MATERIAL SHOWN –
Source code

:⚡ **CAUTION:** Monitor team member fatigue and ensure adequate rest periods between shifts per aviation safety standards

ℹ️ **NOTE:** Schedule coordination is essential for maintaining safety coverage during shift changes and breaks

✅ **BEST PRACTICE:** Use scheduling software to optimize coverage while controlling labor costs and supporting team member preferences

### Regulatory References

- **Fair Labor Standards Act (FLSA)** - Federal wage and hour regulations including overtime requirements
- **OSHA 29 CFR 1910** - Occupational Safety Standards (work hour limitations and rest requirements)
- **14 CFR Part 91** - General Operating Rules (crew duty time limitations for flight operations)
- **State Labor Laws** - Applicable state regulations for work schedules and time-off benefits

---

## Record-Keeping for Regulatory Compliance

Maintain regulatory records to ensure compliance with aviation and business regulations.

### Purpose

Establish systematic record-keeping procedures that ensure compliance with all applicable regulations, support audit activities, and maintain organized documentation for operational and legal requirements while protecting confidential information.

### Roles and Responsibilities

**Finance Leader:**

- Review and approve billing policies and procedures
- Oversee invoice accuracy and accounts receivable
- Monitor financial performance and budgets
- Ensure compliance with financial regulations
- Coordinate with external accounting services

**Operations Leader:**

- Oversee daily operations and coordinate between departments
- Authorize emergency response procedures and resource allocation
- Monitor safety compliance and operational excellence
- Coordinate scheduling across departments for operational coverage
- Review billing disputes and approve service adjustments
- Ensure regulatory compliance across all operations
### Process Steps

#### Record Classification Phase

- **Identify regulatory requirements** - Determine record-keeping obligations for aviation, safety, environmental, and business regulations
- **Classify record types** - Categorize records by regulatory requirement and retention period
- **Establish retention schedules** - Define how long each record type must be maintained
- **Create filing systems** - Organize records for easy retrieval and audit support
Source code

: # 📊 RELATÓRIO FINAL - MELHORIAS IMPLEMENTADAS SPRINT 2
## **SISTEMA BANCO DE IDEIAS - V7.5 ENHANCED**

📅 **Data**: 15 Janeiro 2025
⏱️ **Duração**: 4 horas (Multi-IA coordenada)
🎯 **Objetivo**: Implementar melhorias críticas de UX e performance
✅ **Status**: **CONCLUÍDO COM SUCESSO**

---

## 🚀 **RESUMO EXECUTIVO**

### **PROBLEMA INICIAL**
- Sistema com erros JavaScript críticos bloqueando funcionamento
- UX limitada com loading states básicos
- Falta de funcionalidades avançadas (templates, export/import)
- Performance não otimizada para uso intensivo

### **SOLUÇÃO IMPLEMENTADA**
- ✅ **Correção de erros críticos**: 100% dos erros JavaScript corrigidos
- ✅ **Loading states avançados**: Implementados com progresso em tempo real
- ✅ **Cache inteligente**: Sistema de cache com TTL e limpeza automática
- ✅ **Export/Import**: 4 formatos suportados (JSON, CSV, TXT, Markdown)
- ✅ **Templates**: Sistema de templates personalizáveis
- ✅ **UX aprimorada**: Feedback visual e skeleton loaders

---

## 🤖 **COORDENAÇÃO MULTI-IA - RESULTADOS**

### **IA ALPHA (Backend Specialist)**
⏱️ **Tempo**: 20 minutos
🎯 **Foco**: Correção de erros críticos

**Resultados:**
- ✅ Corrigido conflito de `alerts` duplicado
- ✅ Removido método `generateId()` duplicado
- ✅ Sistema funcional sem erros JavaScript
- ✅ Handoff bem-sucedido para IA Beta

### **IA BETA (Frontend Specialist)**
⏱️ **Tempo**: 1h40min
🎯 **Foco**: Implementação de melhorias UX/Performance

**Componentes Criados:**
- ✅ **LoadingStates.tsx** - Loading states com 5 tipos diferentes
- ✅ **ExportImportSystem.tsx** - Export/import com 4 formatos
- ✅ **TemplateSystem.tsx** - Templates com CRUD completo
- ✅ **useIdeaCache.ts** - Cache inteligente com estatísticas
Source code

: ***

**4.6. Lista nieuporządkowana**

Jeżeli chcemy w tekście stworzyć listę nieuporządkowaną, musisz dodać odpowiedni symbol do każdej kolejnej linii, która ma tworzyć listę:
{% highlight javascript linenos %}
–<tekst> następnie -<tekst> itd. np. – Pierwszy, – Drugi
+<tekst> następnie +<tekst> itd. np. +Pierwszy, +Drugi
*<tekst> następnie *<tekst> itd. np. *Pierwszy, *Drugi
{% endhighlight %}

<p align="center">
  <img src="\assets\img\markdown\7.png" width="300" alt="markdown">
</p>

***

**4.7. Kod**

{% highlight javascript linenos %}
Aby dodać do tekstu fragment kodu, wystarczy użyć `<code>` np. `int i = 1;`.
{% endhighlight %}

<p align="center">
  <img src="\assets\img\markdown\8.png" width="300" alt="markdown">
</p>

YOUR OBJECTIVE – Print the listing exactly. Every line must match.

SOLUTION FOR THIS EXERCISE –
Source code

:⚡ **CAUTION:** Monitor team member fatigue and ensure adequate rest periods between shifts per aviation safety standards

ℹ️ **NOTE:** Schedule coordination is essential for maintaining safety coverage during shift changes and breaks

✅ **BEST PRACTICE:** Use scheduling software to optimize coverage while controlling labor costs and supporting team member preferences

### Regulatory References

- **Fair Labor Standards Act (FLSA)** - Federal wage and hour regulations including overtime requirements
- **OSHA 29 CFR 1910** - Occupational Safety Standards (work hour limitations and rest requirements)
- **14 CFR Part 91** - General Operating Rules (crew duty time limitations for flight operations)
- **State Labor Laws** - Applicable state regulations for work schedules and time-off benefits

---

## Record-Keeping for Regulatory Compliance

Maintain regulatory records to ensure compliance with aviation and business regulations.

### Purpose

Establish systematic record-keeping procedures that ensure compliance with all applicable regulations, support audit activities, and maintain organized documentation for operational and legal requirements while protecting confidential information.

### Roles and Responsibilities

**Finance Leader:**

- Review and approve billing policies and procedures
- Oversee invoice accuracy and accounts receivable
- Monitor financial performance and budgets
- Ensure compliance with financial regulations
- Coordinate with external accounting services

**Operations Leader:**

- Oversee daily operations and coordinate between departments
- Authorize emergency response procedures and resource allocation
- Monitor safety compliance and operational excellence
- Coordinate scheduling across departments for operational coverage
- Review billing disputes and approve service adjustments
- Ensure regulatory compliance across all operations
### Process Steps

#### Record Classification Phase

- **Identify regulatory requirements** - Determine record-keeping obligations for aviation, safety, environmental, and business regulations
- **Classify record types** - Categorize records by regulatory requirement and retention period
- **Establish retention schedules** - Define how long each record type must be maintained
- **Create filing systems** - Organize records for easy retrieval and audit support
Source code

: # 📊 RELATÓRIO FINAL - MELHORIAS IMPLEMENTADAS SPRINT 2
## **SISTEMA BANCO DE IDEIAS - V7.5 ENHANCED**

📅 **Data**: 15 Janeiro 2025
⏱️ **Duração**: 4 horas (Multi-IA coordenada)
🎯 **Objetivo**: Implementar melhorias críticas de UX e performance
✅ **Status**: **CONCLUÍDO COM SUCESSO**

---

## 🚀 **RESUMO EXECUTIVO**

### **PROBLEMA INICIAL**
- Sistema com erros JavaScript críticos bloqueando funcionamento
- UX limitada com loading states básicos
- Falta de funcionalidades avançadas (templates, export/import)
- Performance não otimizada para uso intensivo

### **SOLUÇÃO IMPLEMENTADA**
- ✅ **Correção de erros críticos**: 100% dos erros JavaScript corrigidos
- ✅ **Loading states avançados**: Implementados com progresso em tempo real
- ✅ **Cache inteligente**: Sistema de cache com TTL e limpeza automática
- ✅ **Export/Import**: 4 formatos suportados (JSON, CSV, TXT, Markdown)
- ✅ **Templates**: Sistema de templates personalizáveis
- ✅ **UX aprimorada**: Feedback visual e skeleton loaders

---

## 🤖 **COORDENAÇÃO MULTI-IA - RESULTADOS**

### **IA ALPHA (Backend Specialist)**
⏱️ **Tempo**: 20 minutos
🎯 **Foco**: Correção de erros críticos

**Resultados:**
- ✅ Corrigido conflito de `alerts` duplicado
- ✅ Removido método `generateId()` duplicado
- ✅ Sistema funcional sem erros JavaScript
- ✅ Handoff bem-sucedido para IA Beta

### **IA BETA (Frontend Specialist)**
⏱️ **Tempo**: 1h40min
🎯 **Foco**: Implementação de melhorias UX/Performance

**Componentes Criados:**
- ✅ **LoadingStates.tsx** - Loading states com 5 tipos diferentes
- ✅ **ExportImportSystem.tsx** - Export/import com 4 formatos
- ✅ **TemplateSystem.tsx** - Templates com CRUD completo
- ✅ **useIdeaCache.ts** - Cache inteligente com estatísticas
Source code

: ***

**4.6. Lista nieuporządkowana**

Jeżeli chcemy w tekście stworzyć listę nieuporządkowaną, musisz dodać odpowiedni symbol do każdej kolejnej linii, która ma tworzyć listę:
{% highlight javascript linenos %}
–<tekst> następnie -<tekst> itd. np. – Pierwszy, – Drugi
+<tekst> następnie +<tekst> itd. np. +Pierwszy, +Drugi
*<tekst> następnie *<tekst> itd. np. *Pierwszy, *Drugi
{% endhighlight %}

<p align="center">
  <img src="\assets\img\markdown\7.png" width="300" alt="markdown">
</p>

***

**4.7. Kod**

{% highlight javascript linenos %}
Aby dodać do tekstu fragment kodu, wystarczy użyć `<code>` np. `int i = 1;`.
{% endhighlight %}

<p align="center">
  <img src="\assets\img\markdown\8.png" width="300" alt="markdown">
</p>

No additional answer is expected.